Photogravure is a costly process to employ for illustration. The plates have to be printed slowly, with much hand work, as in the case of etchings. It is the printing that makes its use expensive, rather than the making of the plates; and as each plate must be printed separately and on special paper, it cannot be employed with type, like relief blocks.

There is much uncertainty about the production of plates by the photogravure method; and although great improvements have been made in the process, it is often necessary to produce several plates before a satisfactory one is obtained. In all these reproductive processes the more artistic the workman the better the result; this is especially true of photogravure, in which the aim is to come very much nearer to the original work of the artist designer than in the less perfect processes.

The method of Rousillon, which was adopted by Goupil in the production of photogravure plates in the early days of the process, was to prepare the surface of the plate with a secret preparation of certain salts, which crystallized under the action of light, so that when exposed under the negative the surface was broken up by this crystallization more or less, according to the amount of light the negative permitted to reach it. The plate with its crystallized surface was then electrotypes, and the electrotype was the plate used for printing. It was a deposit process, as opposed to an etching process.
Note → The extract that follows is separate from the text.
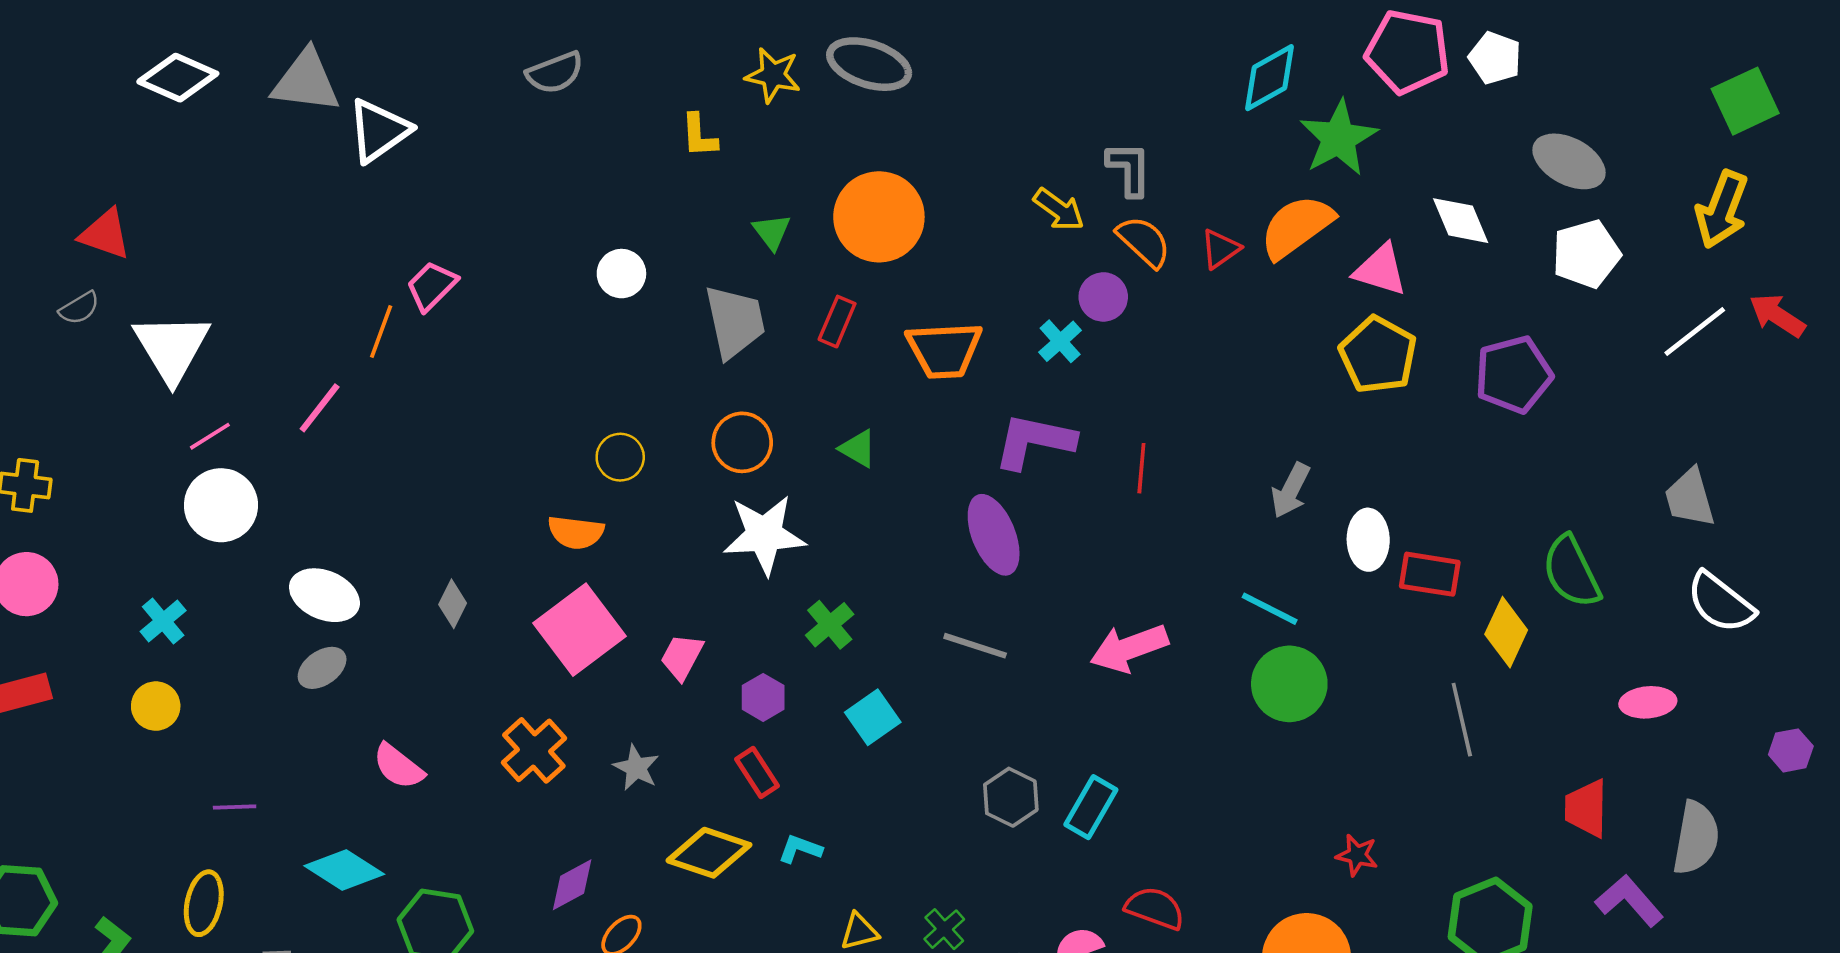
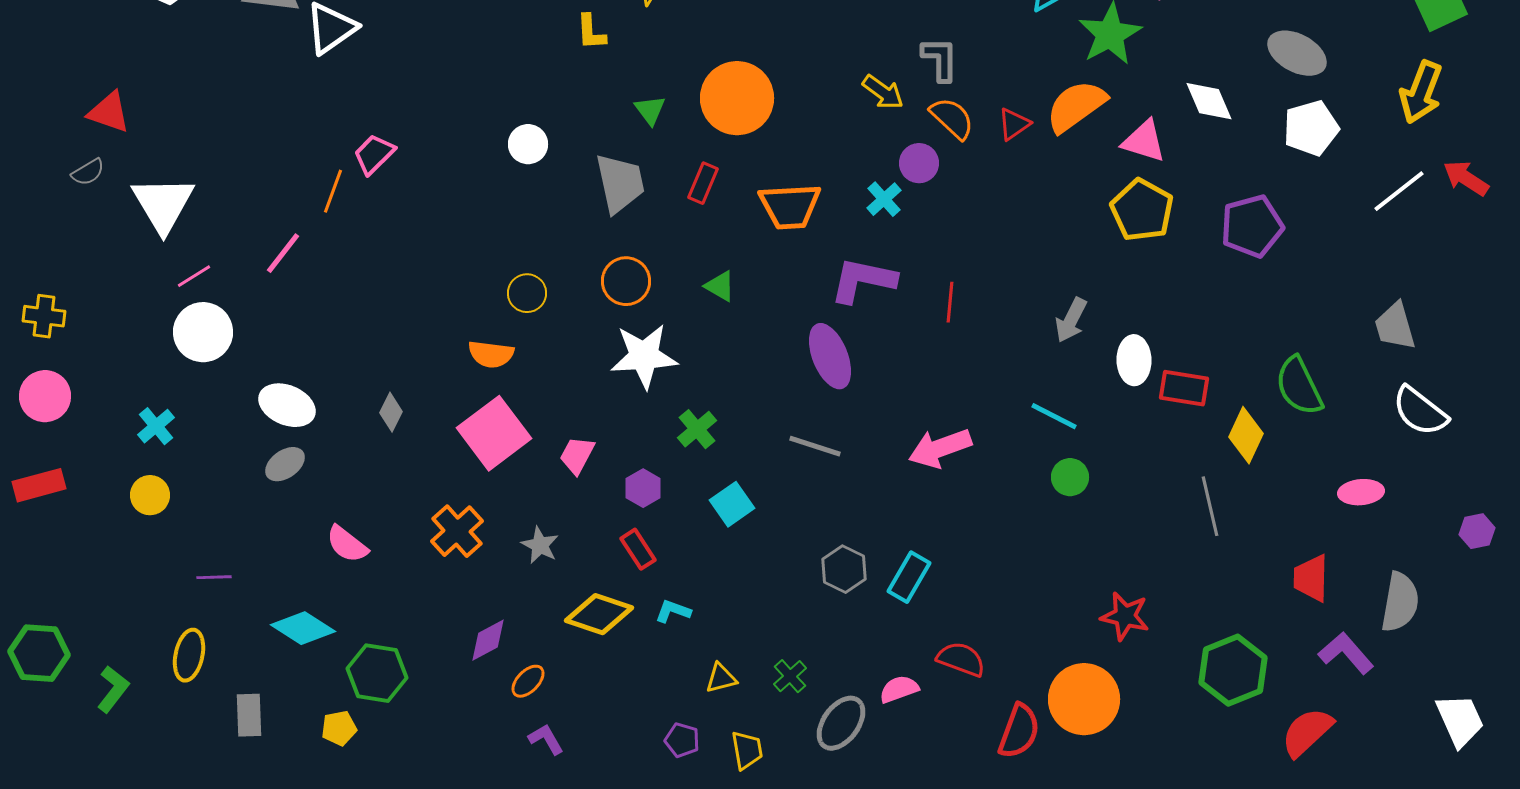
green circle: (1289, 684) -> (1070, 477), size x0.6
red star: (1357, 855) -> (1125, 616), size x1.4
Photogravure plates are made also by the use of the grain screen, in which the reticulations of the screen take the place of the bitumen powder in producing a grain; it is the inversion of the method by means of which points and lines are produced in the relief block. It has not, however, come much into favour, probably owing to the greater coarseness of the grain and the consequent loss of softness in the tones. An application of this method has, however, been made in the development known as the Rembrandt intaglio process. It is a secret Rembrandt Intaglio Process. process; but the secret lies more in the press by which the plates are printed than in the plates themselves, which are intaglio plates made with a very fine screen and bent to a cylinder. The attempt to print photogravure plates by machinery was given up because the plates were so shallow they would not stand the wear and tear, and their life was too short and the results too indifferent; but the use of the grain screen renders possible stronger, deeper plates, that will stand harder wear. There is little doubt that the machine used is some form of the machine used to print wall-papers, in which there is a central cylinder engraved with the design, inked by rollers with which it comes in contact. The ink not only fills up the intaglio or sunk portion which has to print the design, but covers as well the whole surface of the plate. To clean this surface, leaving ink only in the sunk dots and lines, another metal cylinder is employed, ground and grooved somewhat like the shaft of the common steel of the dinner table used to sharpen knives, the grooved surface of which, passing over the engraved cylinder, scrapes clean its inked surface, leaving ink only in the sunk portions, which will, as the cylinder comes in contact with the paper, deposit itself and print the picture. The results produced by the Rembrandt intaglio process are softer and smoother than those given by photogravure, and they are free from the gritty qualities which occasionally characterize photogravure; but they lack the brilliancy and depth of the latter. The process on the whole is less costly to use, mainly because the printing is so much more rapid, and is turned out by a machine instead of by hand.